What you will do:
Set down the data below without change, skipping the pictures it holds.

Data for this exercise:

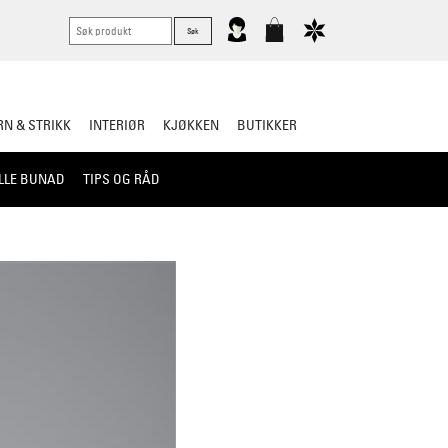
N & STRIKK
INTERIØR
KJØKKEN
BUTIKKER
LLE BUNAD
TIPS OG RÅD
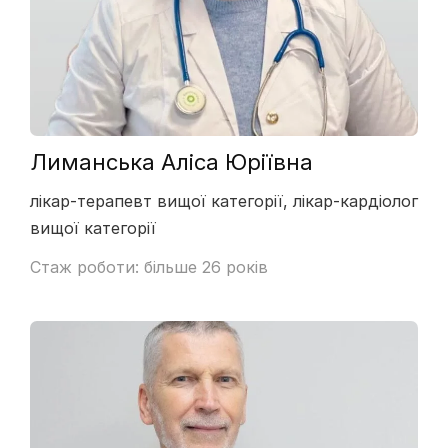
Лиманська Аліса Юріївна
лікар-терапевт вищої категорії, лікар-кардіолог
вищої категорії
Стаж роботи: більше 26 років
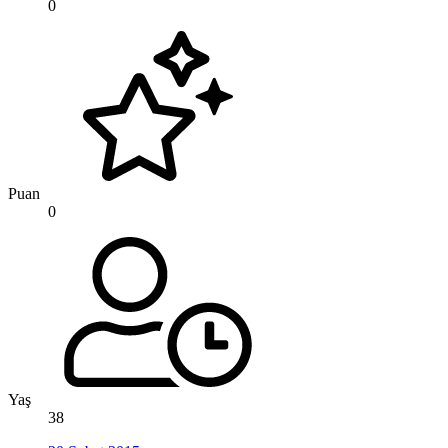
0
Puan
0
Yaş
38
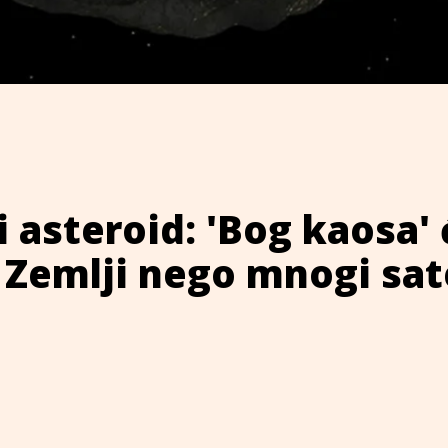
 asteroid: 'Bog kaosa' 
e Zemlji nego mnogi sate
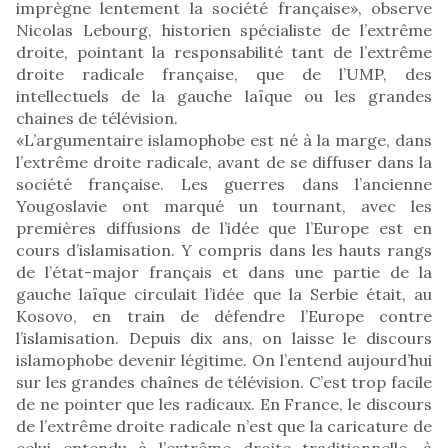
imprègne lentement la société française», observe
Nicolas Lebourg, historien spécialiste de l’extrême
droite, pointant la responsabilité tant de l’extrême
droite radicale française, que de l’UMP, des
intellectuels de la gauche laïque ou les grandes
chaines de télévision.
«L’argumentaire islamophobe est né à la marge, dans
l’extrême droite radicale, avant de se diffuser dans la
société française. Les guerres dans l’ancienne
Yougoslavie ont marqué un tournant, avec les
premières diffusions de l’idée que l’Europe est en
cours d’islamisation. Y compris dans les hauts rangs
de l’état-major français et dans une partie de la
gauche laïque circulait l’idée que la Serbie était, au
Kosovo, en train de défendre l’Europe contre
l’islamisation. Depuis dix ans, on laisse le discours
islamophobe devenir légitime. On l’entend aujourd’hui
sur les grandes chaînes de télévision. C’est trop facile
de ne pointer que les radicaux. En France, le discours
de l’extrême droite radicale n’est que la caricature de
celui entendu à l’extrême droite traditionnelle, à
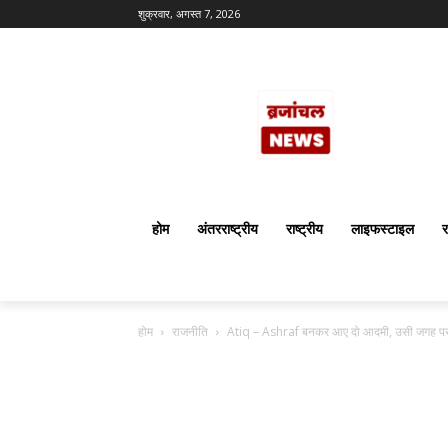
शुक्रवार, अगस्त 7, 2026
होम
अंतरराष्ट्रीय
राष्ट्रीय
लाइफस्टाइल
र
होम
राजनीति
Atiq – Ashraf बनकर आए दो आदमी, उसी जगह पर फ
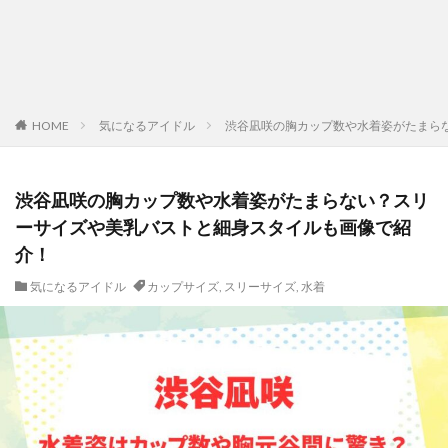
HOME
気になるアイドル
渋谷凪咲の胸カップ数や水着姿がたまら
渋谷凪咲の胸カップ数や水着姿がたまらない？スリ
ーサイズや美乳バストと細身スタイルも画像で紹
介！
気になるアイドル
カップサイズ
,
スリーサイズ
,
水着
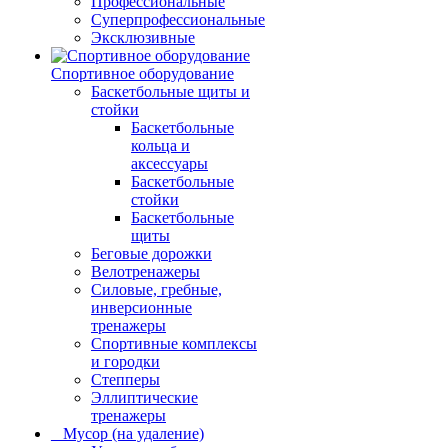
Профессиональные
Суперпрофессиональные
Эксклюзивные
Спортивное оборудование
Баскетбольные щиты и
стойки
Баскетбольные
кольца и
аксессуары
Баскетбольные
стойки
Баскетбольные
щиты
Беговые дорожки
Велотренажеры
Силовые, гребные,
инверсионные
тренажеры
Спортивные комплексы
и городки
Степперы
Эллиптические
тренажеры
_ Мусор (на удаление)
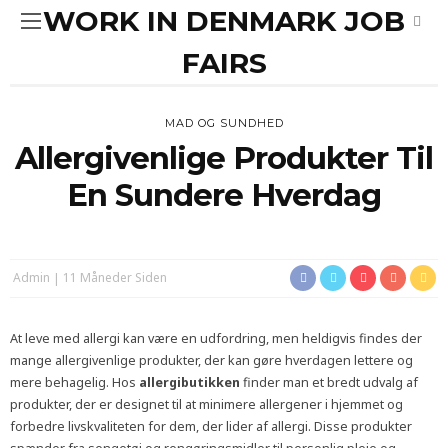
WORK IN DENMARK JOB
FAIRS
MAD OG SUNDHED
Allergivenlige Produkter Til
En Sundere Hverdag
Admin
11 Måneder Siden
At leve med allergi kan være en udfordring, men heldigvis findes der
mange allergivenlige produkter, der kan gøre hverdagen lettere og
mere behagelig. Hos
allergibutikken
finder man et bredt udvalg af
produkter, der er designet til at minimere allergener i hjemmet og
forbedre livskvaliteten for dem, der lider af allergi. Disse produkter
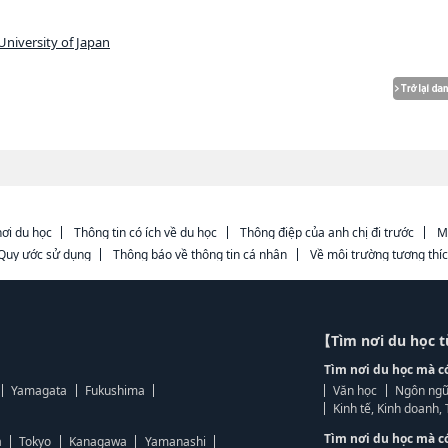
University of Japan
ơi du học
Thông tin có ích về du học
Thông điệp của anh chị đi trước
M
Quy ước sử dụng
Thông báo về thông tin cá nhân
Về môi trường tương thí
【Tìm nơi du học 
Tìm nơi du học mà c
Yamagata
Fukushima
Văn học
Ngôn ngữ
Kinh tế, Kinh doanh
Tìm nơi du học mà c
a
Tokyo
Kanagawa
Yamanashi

Finished task:
N & STRIKK
INTERIØR
KJØKKEN
BUTIKKER
LLE BUNAD
TIPS OG RÅD
Лиманська Аліса Юріївна
лікар-терапевт вищої категорії, лікар-кардіолог
вищої категорії
Стаж роботи: більше 26 років
0
Puan
0
Yaş
38
 asteroid: 'Bog kaosa' 
e Zemlji nego mnogi sate
imprègne lentement la société française», observe
Nicolas Lebourg, historien spécialiste de l’extrême
droite, pointant la responsabilité tant de l’extrême
droite radicale française, que de l’UMP, des
intellectuels de la gauche laïque ou les grandes
chaines de télévision.
«L’argumentaire islamophobe est né à la marge, dans
l’extrême droite radicale, avant de se diffuser dans la
société française. Les guerres dans l’ancienne
Yougoslavie ont marqué un tournant, avec les
premières diffusions de l’idée que l’Europe est en
cours d’islamisation. Y compris dans les hauts rangs
de l’état-major français et dans une partie de la
gauche laïque circulait l’idée que la Serbie était, au
Kosovo, en train de défendre l’Europe contre
l’islamisation. Depuis dix ans, on laisse le discours
islamophobe devenir légitime. On l’entend aujourd’hui
sur les grandes chaînes de télévision. C’est trop facile
de ne pointer que les radicaux. En France, le discours
de l’extrême droite radicale n’est que la caricature de
celui entendu à l’extrême droite traditionnelle, à
शुक्रवार, अगस्त 7, 2026
होम
अंतरराष्ट्रीय
राष्ट्रीय
लाइफस्टाइल
र
होम
राजनीति
Atiq – Ashraf बनकर आए दो आदमी, उसी जगह पर फ
HOME
気になるアイドル
渋谷凪咲の胸カップ数や水着姿がたまら
渋谷凪咲の胸カップ数や水着姿がたまらない？スリ
ーサイズや美乳バストと細身スタイルも画像で紹
介！
気になるアイドル
カップサイズ
,
スリーサイズ
,
水着
Профессиональные
Суперпрофессиональные
Эксклюзивные
Спортивное оборудование
Баскетбольные щиты и
стойки
Баскетбольные
кольца и
аксессуары
Баскетбольные
стойки
Баскетбольные
щиты
Беговые дорожки
Велотренажеры
Силовые, гребные,
инверсионные
тренажеры
Спортивные комплексы
и городки
Степперы
Эллиптические
тренажеры
_ Мусор (на удаление)
WORK IN DENMARK JOB
FAIRS
MAD OG SUNDHED
Allergivenlige Produkter Til
En Sundere Hverdag
Admin
11 Måneder Siden
At leve med allergi kan være en udfordring, men heldigvis findes der
mange allergivenlige produkter, der kan gøre hverdagen lettere og
mere behagelig. Hos
allergibutikken
finder man et bredt udvalg af
produkter, der er designet til at minimere allergener i hjemmet og
forbedre livskvaliteten for dem, der lider af allergi. Disse produkter
University of Japan
ơi du học
Thông tin có ích về du học
Thông điệp của anh chị đi trước
M
Quy ước sử dụng
Thông báo về thông tin cá nhân
Về môi trường tương thí
【Tìm nơi du học 
Tìm nơi du học mà c
Yamagata
Fukushima
Văn học
Ngôn ngữ
Kinh tế, Kinh doanh
Tìm nơi du học mà c
a
Tokyo
Kanagawa
Yamanashi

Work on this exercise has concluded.